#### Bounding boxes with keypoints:
-=-=-=-=-
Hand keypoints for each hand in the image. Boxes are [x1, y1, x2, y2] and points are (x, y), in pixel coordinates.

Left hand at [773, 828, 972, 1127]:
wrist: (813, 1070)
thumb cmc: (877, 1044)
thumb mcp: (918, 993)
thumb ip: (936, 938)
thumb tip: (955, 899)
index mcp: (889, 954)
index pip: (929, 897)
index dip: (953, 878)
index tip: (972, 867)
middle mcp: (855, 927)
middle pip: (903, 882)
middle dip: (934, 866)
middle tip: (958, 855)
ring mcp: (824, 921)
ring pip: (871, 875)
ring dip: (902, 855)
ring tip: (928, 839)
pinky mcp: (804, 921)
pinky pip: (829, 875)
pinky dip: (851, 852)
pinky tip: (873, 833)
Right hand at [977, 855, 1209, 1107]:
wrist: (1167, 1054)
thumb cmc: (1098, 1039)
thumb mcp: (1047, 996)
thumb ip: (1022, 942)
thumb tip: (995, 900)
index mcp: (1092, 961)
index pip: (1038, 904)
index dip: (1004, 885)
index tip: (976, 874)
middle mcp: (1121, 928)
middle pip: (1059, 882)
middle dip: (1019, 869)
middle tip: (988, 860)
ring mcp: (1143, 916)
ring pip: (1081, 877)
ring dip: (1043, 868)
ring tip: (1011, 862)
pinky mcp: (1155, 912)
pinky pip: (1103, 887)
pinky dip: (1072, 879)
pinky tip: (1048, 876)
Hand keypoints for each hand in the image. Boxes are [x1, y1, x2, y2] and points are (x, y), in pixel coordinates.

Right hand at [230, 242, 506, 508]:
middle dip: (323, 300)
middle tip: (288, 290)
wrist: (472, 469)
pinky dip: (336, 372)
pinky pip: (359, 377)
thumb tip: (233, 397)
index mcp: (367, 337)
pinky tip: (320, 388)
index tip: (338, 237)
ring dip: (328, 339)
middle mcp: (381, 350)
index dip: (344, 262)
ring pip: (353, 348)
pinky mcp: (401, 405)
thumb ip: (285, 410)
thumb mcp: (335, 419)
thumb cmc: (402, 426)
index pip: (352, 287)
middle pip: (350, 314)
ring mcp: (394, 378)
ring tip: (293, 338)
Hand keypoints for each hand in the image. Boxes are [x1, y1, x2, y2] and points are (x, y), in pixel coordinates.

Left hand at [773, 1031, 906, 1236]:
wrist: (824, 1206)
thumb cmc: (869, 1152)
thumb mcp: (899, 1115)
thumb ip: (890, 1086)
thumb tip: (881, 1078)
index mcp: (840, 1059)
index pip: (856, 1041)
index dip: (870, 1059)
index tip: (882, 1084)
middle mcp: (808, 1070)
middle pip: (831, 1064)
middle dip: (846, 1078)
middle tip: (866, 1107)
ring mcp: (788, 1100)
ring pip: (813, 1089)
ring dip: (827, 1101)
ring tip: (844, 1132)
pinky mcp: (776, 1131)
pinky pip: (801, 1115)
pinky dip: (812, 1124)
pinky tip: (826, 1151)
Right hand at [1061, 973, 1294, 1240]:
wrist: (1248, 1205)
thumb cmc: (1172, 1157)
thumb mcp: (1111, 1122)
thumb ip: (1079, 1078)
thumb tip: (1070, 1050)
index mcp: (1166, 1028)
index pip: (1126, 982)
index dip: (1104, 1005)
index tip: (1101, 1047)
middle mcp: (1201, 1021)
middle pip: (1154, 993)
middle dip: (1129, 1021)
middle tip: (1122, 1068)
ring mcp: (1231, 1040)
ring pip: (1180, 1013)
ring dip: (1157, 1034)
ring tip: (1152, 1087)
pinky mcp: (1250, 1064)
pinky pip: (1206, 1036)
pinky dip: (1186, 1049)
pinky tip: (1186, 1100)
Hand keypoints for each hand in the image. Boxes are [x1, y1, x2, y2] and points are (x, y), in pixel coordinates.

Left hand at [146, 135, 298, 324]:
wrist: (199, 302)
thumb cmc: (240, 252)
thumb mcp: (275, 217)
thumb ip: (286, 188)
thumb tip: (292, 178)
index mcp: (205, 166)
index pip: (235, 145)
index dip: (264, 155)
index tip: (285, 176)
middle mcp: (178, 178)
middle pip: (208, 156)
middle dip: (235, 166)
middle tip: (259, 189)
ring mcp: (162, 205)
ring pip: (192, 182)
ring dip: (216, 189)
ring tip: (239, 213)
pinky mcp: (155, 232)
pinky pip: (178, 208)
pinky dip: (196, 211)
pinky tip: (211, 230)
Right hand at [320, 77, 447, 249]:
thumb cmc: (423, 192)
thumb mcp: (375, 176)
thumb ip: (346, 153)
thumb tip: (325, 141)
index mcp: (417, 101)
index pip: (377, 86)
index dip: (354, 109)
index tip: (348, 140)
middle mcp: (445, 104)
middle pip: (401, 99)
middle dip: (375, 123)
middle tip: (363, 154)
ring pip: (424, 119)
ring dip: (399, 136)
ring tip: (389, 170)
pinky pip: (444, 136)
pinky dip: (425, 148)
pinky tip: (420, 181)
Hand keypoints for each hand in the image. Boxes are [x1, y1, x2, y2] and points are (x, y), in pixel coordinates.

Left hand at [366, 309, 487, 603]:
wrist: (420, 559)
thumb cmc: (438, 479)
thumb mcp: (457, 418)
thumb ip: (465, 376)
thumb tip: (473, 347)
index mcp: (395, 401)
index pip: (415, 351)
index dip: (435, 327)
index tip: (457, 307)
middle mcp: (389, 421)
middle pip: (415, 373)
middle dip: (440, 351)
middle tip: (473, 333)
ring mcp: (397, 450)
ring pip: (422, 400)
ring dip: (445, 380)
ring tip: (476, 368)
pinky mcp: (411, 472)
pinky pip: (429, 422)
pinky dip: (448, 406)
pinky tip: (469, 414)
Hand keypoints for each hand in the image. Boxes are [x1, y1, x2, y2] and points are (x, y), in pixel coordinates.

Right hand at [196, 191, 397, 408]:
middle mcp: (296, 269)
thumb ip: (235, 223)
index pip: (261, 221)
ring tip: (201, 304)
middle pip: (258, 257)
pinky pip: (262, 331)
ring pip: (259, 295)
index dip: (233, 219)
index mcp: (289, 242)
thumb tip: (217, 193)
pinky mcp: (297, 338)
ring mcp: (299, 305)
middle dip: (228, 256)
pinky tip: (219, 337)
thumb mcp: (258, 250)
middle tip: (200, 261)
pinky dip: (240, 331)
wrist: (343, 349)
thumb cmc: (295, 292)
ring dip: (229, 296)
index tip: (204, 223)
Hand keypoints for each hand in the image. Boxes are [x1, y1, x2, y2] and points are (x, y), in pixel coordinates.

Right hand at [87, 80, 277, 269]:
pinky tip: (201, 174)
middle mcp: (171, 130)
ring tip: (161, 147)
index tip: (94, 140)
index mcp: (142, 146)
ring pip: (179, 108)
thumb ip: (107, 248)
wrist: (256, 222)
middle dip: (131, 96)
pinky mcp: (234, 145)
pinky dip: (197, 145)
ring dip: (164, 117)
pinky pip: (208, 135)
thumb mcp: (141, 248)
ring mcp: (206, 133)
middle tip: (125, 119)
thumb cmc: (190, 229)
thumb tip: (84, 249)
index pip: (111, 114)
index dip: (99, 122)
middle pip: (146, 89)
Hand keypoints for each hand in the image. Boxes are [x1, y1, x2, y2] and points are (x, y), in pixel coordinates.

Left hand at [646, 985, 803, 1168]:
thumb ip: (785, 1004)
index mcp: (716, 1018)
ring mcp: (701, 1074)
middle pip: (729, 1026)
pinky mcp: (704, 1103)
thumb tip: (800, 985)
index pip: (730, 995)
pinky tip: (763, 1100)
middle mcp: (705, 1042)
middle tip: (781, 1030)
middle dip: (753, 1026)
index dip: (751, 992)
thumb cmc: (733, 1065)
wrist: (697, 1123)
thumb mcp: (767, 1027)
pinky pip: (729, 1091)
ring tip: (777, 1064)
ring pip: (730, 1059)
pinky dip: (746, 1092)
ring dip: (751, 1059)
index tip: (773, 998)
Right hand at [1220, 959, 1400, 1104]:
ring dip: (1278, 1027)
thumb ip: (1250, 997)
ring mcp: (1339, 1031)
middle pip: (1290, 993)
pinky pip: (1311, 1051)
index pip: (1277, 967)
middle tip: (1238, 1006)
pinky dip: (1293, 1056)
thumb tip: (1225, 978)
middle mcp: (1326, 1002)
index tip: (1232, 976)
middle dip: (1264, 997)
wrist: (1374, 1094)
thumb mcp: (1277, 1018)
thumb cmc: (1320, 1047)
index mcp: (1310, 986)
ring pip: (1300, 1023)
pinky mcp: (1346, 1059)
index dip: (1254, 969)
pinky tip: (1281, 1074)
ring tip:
-=-=-=-=-
#### What this task involves:
Write the opening line of the data above and every line after it, exactly, stopping once you have written the line with "index dip: (953, 878)".

#### Solution to the problem:
Hand keypoints for each hand in the image. Boxes are [x1, y1, x2, y2] and points are (x, y), in pixel coordinates.

Left hand at [773, 828, 972, 1127]:
wrist: (813, 1070)
thumb cmc: (877, 1044)
thumb mcp: (918, 993)
thumb ip: (936, 938)
thumb tip: (955, 899)
index mcp: (889, 954)
index pip: (929, 897)
index dip: (953, 878)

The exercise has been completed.